INSTRUCTION ->
Please return only the lines from the one holding "ID-254, priority: P1 -> P0" through the one holding "ID-497: present -> none", exactly as they appear in the records below, both ends included.

Revision tracking records:
========================
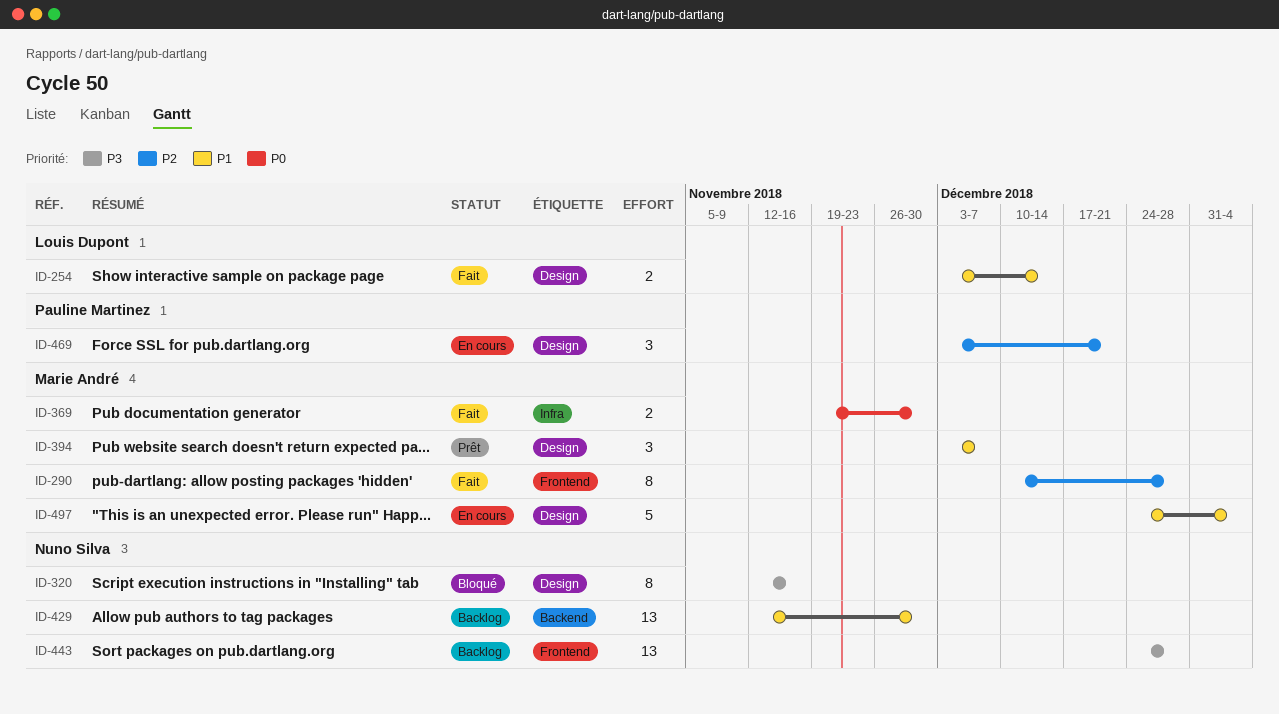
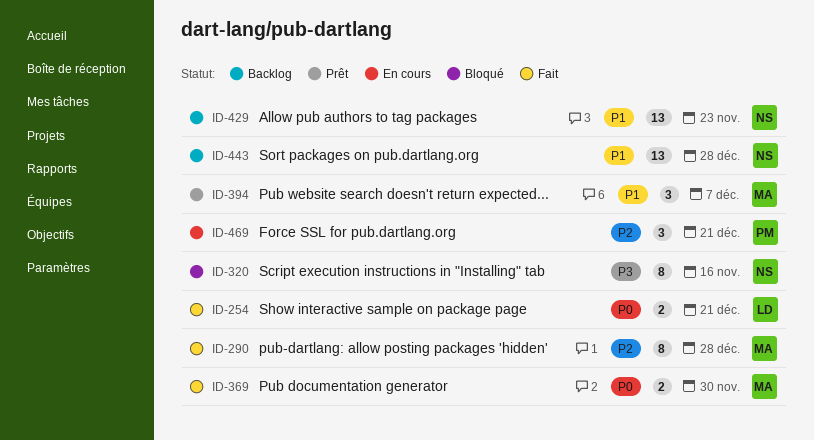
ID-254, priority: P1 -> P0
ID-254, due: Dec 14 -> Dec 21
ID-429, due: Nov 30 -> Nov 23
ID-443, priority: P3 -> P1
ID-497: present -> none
========================
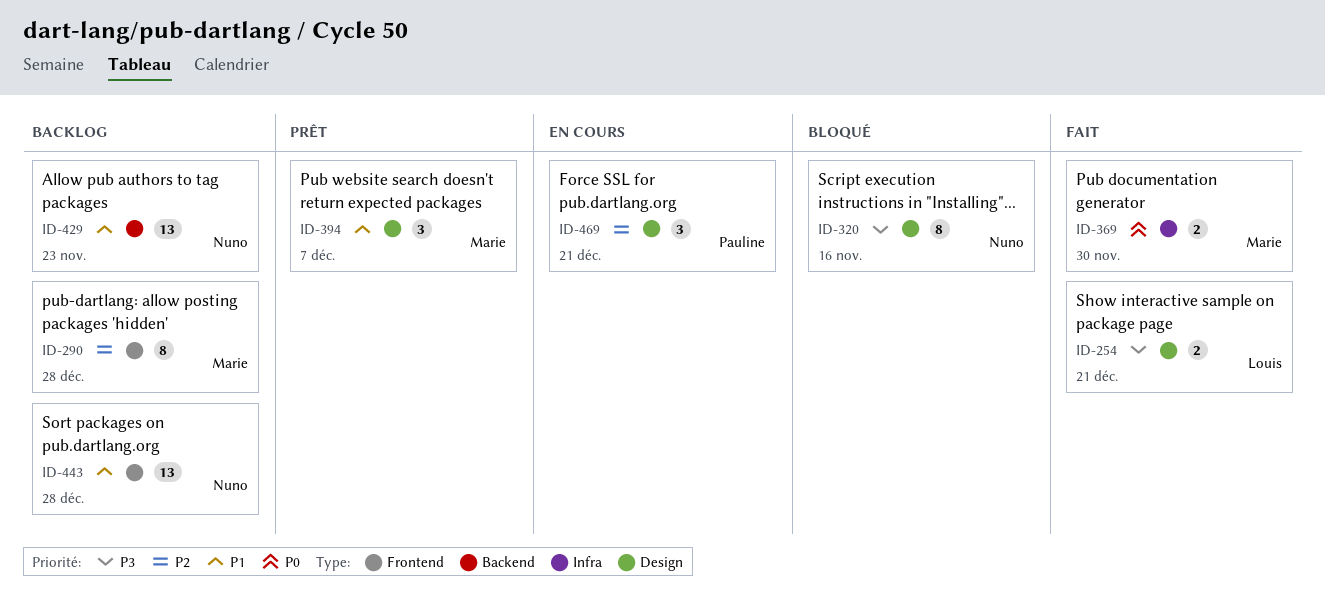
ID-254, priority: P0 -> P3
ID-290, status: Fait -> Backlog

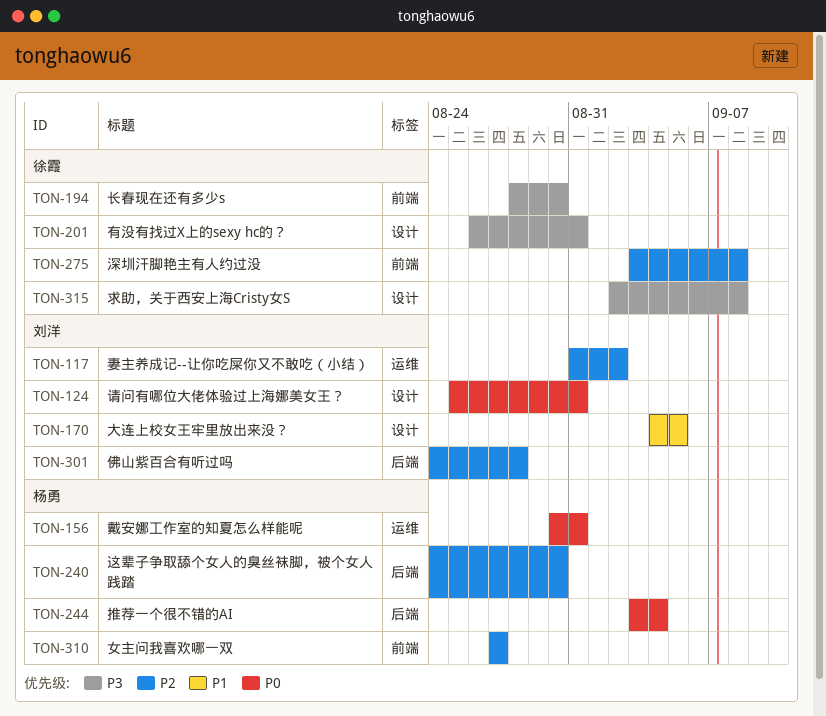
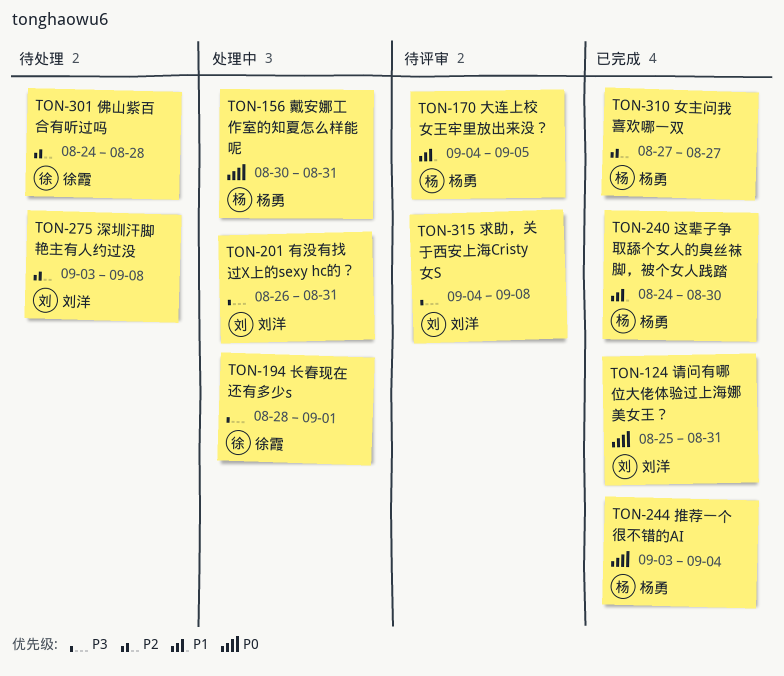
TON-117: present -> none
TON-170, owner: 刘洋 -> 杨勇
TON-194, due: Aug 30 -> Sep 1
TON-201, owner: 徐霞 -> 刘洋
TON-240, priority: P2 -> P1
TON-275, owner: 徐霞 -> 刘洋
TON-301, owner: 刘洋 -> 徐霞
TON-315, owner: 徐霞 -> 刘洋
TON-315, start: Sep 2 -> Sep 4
========================
REPLY ->
ID-254, priority: P1 -> P0
ID-254, due: Dec 14 -> Dec 21
ID-429, due: Nov 30 -> Nov 23
ID-443, priority: P3 -> P1
ID-497: present -> none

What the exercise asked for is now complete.